Three weeks before his fatal heart attack, Gavin’s body began to send him intimations of its faulty inner workings, never enough to cause him any pain or even to make him alarmed – only extremely aware that there were things he couldn’t see in there, inside his body.
Gavin would lie awake nights, the taste of tobacco on his tongue, contemplating the air moving in and out of his lungs, spongy bronchial sacs inflating and deflating. When Estelle overpeppered his dinner, Gavin would imagine each spicy mouthful moved by peristalsis down his esophagus, which in his mind appeared like the turkey necks his mother used to singe in a pan, a little fleshy tube inflamed in spots by the passing pepper.

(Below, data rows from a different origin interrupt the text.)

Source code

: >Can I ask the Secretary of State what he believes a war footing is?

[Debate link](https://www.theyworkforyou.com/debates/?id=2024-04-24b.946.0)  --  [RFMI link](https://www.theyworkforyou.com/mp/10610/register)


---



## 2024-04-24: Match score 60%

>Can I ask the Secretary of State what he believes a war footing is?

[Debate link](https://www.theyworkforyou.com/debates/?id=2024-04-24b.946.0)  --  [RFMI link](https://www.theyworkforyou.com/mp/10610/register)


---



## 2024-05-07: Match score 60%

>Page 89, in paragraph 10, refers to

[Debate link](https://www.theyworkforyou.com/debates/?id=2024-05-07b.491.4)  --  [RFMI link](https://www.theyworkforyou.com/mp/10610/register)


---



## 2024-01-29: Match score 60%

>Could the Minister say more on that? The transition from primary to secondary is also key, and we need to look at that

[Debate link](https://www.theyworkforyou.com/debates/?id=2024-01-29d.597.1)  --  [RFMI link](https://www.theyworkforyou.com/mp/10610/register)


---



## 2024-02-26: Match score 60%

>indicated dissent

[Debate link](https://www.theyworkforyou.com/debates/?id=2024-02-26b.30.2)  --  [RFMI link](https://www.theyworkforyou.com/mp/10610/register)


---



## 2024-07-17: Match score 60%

One night in front of the TV, Gavin sat absently running his fingers along the subtle architecture of veins criss-crossing like blue highways beneath the skin of his forearms when Estelle lowered her knitting and said, “Oh my God!”
On TV, a program about Egyptian mummies showed an animated rendering of the preservation process, of hooking the brain and removing it through the nose before placing it in an alabaster jar next to the hollowed and embalmed corpse. The narrator spoke of a portal to the eternal voyage into the afterlife aboard a golden barge.
“Savages,” Estelle said and returned to her knitting. Gavin gazed at the TV, at all the Canopic jars lined up along the tomb’s wall. A heart. A liver. All the proper entrails. He thought of the mummy drying through the ages, freed of all those wet and clumsy impediments.